From Alpha to v1.0.0: Building a TypeScript Library
Lessons learned from building ctrodb — a zero-dependency client-side database
Building ctrodb through six alpha releases to a stable v1.0.0 taught us a few things about TypeScript library design. Here is what we learned.
Zero dependencies is a feature
The decision to have zero runtime dependencies shaped the entire architecture. Every feature had to be implemented from scratch or not included. This forced us to:
- Write our own reactive signal implementation (35 lines)
- Build a custom query planner instead of using a library
- Keep the bundle small (~25 KB gzip)
Users appreciate not having to audit a deep dependency tree.
TypeScript as documentation
Exporting proper types is more valuable than writing separate docs for every interface. The SchemaConfig type tells you exactly what a schema looks like. The StorageAdapter interface shows every method an adapter needs.
We export all public types alongside the classes. Users get autocomplete and type checking without switching between docs and code.
Testing matters more than features
The test suite grew from 30 tests in alpha.1 to 190 tests in v1.0.0. Every bug fix started with a failing test. The test coverage includes:
- Schema validation edge cases
- All query operators with various data types
- Adapter-specific behavior
- Plugin hook execution order
- React hook rendering cycles
Integration tests catch issues that unit tests miss.
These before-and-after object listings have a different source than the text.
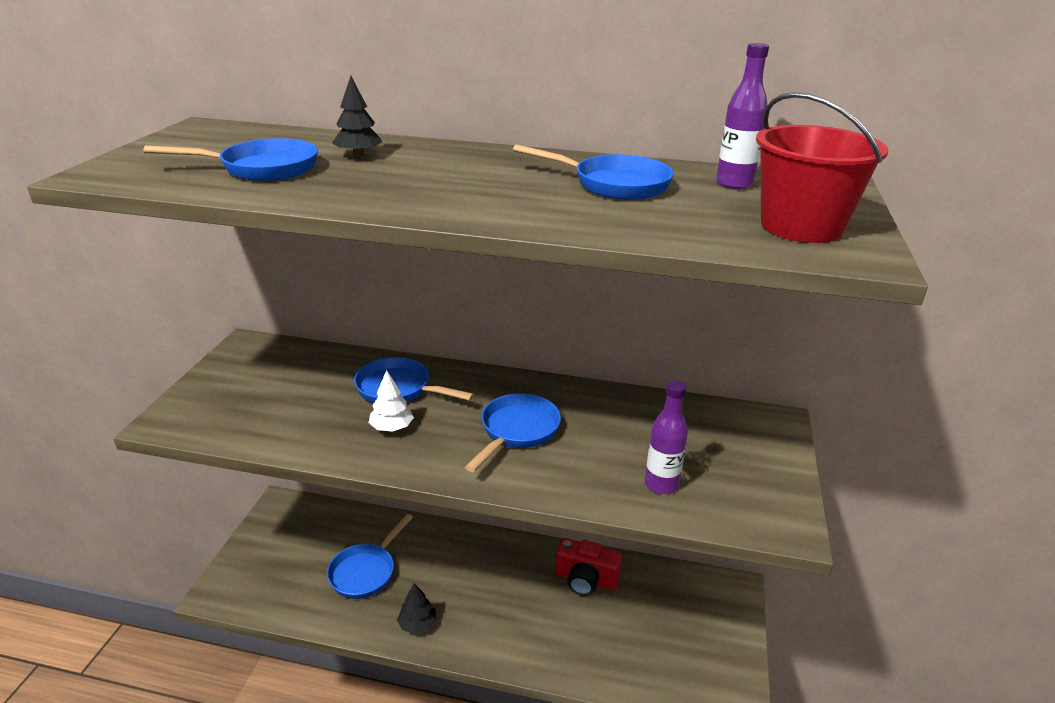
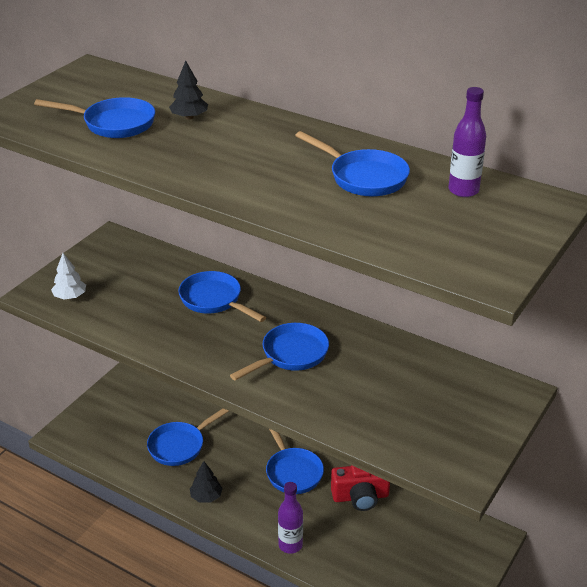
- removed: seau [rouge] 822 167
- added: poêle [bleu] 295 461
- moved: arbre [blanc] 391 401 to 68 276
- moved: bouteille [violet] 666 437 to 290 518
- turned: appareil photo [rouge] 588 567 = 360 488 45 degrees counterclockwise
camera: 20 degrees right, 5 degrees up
A test that creates, queries, updates, and deletes records in sequence reveals timing and state management bugs.
The plugin model scales
Instead of building everything into the core, we extracted FTS search, relations, and validation into plugins. The plugin hook interface (before/after create/update/delete) has been stable since alpha.3. All three built-in plugins work together because they operate on different lifecycle hooks.
Versioning lessons
We went from alpha.1 to alpha.6, then straight to v1.0.0. The jump to stable was possible because:
- The API surface settled after alpha.3
- Internal refactors did not change public types
- Test coverage gave confidence
One thing we would do differently: ship the React bindings earlier.
What is next
Now that v1.0.0 is stable, the focus is on documentation, examples, and community. The API is not expected to change in breaking ways.